I have seen women who go in without pre-conceived plans have far better birth experiences, with less tension and worry, than women with elaborate desires and wishes written down or vocalized. Women tend to be treated more kindly if they seem to be on the same page as the nurses' and doctors' agendas. This might be wrong or unfair to some, but is the truth.
So, how would I counsel someone who medically needed to be in the hospital? I would encourage remaining open to what the nurses and doctors had to offer. If they offer something the woman doesn't want, say, "No thank you." Simple. Concise.
I’ve been to births where my clients had no scripted birth plans and who had beautiful hospital births - ones where the nurses were respectful and we were left alone a great deal of the time to talk and laugh and spend time with each other.
My concern, and the reason for writing this piece, is in unrealistic expectations - across the board... with the client, her family, the doula, the childbirth educator... even midwives. Sure, docs and nurses also have unrealistic expectations, of another sort; many (most?) believe every woman has to have an epidural to have a happy birth experience, or that no one should have a VBAC. Those untruths are as incorrect as the ones that say if a woman has a birth plan she'll have a better birth.

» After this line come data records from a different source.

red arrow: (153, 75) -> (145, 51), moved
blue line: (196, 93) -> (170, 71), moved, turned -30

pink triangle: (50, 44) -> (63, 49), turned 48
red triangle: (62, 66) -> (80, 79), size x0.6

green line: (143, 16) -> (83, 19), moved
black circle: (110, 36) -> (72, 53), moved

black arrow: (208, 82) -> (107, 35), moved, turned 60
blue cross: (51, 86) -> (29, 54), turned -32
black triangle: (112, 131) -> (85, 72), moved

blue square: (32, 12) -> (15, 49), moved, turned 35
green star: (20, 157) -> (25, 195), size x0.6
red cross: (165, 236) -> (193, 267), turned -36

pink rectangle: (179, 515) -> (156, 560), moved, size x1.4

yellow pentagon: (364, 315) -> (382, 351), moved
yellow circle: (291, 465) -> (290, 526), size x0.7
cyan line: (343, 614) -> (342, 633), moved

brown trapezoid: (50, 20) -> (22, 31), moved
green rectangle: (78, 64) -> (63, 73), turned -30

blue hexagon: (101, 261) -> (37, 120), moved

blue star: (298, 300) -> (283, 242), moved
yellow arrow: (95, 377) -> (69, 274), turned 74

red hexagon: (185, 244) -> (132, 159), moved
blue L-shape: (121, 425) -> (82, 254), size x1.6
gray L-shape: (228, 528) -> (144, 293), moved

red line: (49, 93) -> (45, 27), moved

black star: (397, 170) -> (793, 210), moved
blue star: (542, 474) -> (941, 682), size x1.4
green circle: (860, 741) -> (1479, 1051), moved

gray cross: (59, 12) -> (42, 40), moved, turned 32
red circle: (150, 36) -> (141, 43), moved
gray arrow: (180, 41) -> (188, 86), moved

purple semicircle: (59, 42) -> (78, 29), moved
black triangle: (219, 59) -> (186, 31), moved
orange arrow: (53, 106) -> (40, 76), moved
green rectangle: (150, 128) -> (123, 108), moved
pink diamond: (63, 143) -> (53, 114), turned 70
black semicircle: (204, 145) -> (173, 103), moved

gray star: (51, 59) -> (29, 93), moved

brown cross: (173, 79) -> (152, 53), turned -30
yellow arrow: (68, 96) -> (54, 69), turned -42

I simply do not see that as realistic - or even close to happening in real life world. Far more often, I watch as hard worked-for plans fall away and women feel more and more guilty and sad for the draining away of their desires. What if we worked on changing the reality of those desires? What if doulas and birth assistants and childbirth educators bluntly laid things on the line and said, "Just because your doctor agreed in the office doesn't mean it's going to happen in real time. You might never see your doctor again. Your doctor, after listening to your birth plan in the office, might know he will have to convince you once you are in labor that his/her way is the way to go.” It is almost impossible to tell what someone will do (midwives included) until after the fact.
Doctors often say there is no such thing as normal birth except in retrospect. The same can be said for a provider doing what they say they will do.
Maybe if we (doulas, childbirth educators, midwives, nurses, doctors, etc.) all got real with women, they might make different choices altogether. Maybe they would get really cranky and start demanding more humane births instead of the lip service paid, touting million-dollar renovations in lieu of hiring more nurses with compassion and a gift for listening to women in labor... not just wanting to get them drugged and quiet.
I don't know what the absolute answer is, but I do know it can't keep going the way it is... everyone fake dancing that each side is listening. Really, knives are stabbing each other, scalpels cutting bellies, women medically paralyzed, drugs given to women begging for natural births - doctors and nurses working in a haze of "what will this look like in court?" and really, really believing they are doing the best thing for the health and safety of the mother and child.
Someone needs to just speak the truth. And it starts with me.
You have a lot of insightful views on the whole birthing process. I was hoping to get pregnant soon and all of this is quite scary!